We Urgently Need New Approaches To Obtain Organs For Transplantation — One Is Available Immediately Henry I. Miller and Sally L. Satel
Modern medicine has produced many high-tech miracles, among them gene therapy, electrical stimulation devices that restore significant function after traumatic spinal cord injury, and robot-performed surgery.
Another sector of medicine that needs a breakthrough is transplantation of solid organs. More than 100,000 Americans are waiting for transplants, and due to a shortage of hearts, lungs, livers, and kidneys, at least 17 die each day. Currently, donor organs – from a living person or a cadaver – must match the recipient’s tissue type and size, and often, the match is not perfect. By one estimate, approximately half of transplanted organs are rejected by recipients’ bodies within 10-12 years. Compounding the shortage, the organ procurement system in the U.S. is inefficient, inconsistent, and unaccountable – in short, a mess that causes preventable deaths.
A high-tech approach that uses organs from genetically engineered pigs for transplantation, xenotransplantation, might both eliminate the need for human organ donors and reduce the risk of tissue rejection.
Researchers at the University of Alabama at Birmingham reported in JAMA Surgery earlier this month that they had transplanted a pig kidney with 10 gene edits into a brain-dead man, where it functioned normally – producing urine and evading rejection – during a seven-day study.
That experiment was made possible by a milestone that occurred in December 2020 when the FDA approved “a first-of-its-kind intentional genomic alteration (IGA) in a line of domestic pigs” called GalSafe, which may be used for food or human therapeutics. The IGA in the animals eliminates the gene that makes α-Gal, a sugar molecule found naturally on the surface of porcine cells. It is the source of allergy in some people when they consume certain meats, and it is also involved in tissue or organ rejection after transplantation into humans. That was the first IGA in an animal approved by the FDA for both human food consumption and as a potential source for therapeutic uses.
Another limited success occurred this month, when a kidney from a pig with only a single edited gene was transplanted at NYU Langone Health in New York City into a brain-dead human recipient. That kidney has functioned for upwards of five weeks.
These are very exciting advances. We are nearing a time when the FDA will permit clinical trials in living patients. Within the next 10 to 20 years, xenotransplantation may well be mainstream practice for kidney failure. But that is too long to wait for people languishing on dialysis today.
Therefore, we propose a federal tax credit for living kidney donors willing to save the lives of strangers. The value of the reward should be between $50,000 and $100,000, which physicians and others who endorse donor compensation believe would be sufficient to address the shortage. Currently, only friends, relatives, and the occasional “good Samaritan” donor can donate kidneys. Under section 301(a) of National Organ Transplant Act of 1984 (NOTA), it is a federal crime for “any person to knowingly acquire, receive, or otherwise transfer any human organ for valuable consideration for use in human transplantation if the transfer affects interstate commerce.”

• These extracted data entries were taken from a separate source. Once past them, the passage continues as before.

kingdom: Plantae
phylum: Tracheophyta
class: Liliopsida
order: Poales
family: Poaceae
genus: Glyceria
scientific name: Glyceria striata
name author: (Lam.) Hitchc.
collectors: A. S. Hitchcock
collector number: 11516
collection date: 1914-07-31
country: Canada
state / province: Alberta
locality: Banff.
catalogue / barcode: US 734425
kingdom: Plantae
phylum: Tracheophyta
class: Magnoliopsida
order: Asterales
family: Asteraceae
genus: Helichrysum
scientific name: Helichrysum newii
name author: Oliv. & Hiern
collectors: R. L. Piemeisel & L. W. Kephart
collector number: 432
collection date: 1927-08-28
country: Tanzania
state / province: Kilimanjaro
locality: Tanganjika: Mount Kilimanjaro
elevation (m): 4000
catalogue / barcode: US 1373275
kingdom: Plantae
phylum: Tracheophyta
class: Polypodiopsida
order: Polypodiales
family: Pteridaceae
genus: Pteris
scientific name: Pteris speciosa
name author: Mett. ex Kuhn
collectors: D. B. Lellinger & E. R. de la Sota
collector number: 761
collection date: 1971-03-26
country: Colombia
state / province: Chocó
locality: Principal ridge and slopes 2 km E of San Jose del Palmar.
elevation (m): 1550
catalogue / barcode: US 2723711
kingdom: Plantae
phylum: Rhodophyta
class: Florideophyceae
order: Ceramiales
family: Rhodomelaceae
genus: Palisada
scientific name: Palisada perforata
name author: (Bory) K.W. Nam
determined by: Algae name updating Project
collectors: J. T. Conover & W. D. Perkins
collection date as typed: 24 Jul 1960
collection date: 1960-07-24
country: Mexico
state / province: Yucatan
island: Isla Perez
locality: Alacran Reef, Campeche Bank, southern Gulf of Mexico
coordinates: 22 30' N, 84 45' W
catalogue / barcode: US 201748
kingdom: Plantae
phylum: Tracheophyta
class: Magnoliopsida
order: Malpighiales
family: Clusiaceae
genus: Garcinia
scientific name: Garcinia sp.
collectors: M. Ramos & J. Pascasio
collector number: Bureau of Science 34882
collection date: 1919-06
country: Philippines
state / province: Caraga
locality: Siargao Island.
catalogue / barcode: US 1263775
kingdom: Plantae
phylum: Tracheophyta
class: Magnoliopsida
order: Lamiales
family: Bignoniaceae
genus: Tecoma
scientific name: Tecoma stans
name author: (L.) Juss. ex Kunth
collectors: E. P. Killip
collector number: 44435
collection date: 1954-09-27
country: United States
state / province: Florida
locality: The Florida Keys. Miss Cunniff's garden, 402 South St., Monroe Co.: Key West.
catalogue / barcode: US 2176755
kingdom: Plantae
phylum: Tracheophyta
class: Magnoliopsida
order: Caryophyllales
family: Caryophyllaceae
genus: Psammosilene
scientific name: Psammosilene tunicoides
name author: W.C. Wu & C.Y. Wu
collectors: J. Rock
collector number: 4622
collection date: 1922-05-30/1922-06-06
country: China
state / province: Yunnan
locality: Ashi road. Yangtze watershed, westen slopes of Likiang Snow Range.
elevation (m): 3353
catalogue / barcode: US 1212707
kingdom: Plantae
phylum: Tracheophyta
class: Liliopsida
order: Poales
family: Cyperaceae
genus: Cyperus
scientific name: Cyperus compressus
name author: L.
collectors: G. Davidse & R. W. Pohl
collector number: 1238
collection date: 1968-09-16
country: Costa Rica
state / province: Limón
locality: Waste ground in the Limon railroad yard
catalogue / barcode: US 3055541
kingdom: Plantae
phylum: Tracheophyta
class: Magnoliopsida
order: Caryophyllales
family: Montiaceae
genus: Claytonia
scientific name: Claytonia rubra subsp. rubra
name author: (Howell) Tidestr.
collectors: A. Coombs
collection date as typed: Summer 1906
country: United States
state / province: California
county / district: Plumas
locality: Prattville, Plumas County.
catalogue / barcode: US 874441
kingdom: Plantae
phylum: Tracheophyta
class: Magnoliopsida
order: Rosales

An economic analysis published last year estimated that a reward of $77,000 could encourage sufficient donations to save 47,000 patients annually.
The credit would be universally available – refundable in cash for people who do not pay income tax, not phased out at high income levels, and available under the alternative minimum tax. There would be no change in NOTA’s restriction on payments by organ recipients and other private individuals and organizations – it would still be illegal for recipients to buy organs.
A qualified organ donation would be subject to stringent safeguards. Prospective compensated donors would be carefully screened for physical and emotional health, as all donors are now. A minimum six-month waiting period before the donation would filter out impulsive donations of the financially desperate.
In addition to saving lives, the credit would save the government money – about $14 billion (according to an analysis that examined disincentive removal; providing incentives would probably yield considerably more). Thus, donors would receive financial compensation from the government for both contributing to the public good and for bearing the risk of a surgical operation to remove the organ. This would be compassionate and pragmatic policy.
Moreover, it could be implemented immediately, rapidly clearing much of the backlog of Americans waiting for organs in advance of the longer-term high-tech approaches.
The organ shortage kills thousands of Americans every year. We must do all we can to alleviate it now.
Henry I. Miller, a physician and molecular biologist, is the Glenn Swogger Distinguished Fellow at the American Council on Science and Health. He was the founding director of the FDA’s Office of Biotechnology. Sally Satel, a psychiatrist and senior fellow at the American Enterprise Institute, is a kidney recipient. She and economist Alan Viard developed the tax proposal in depth.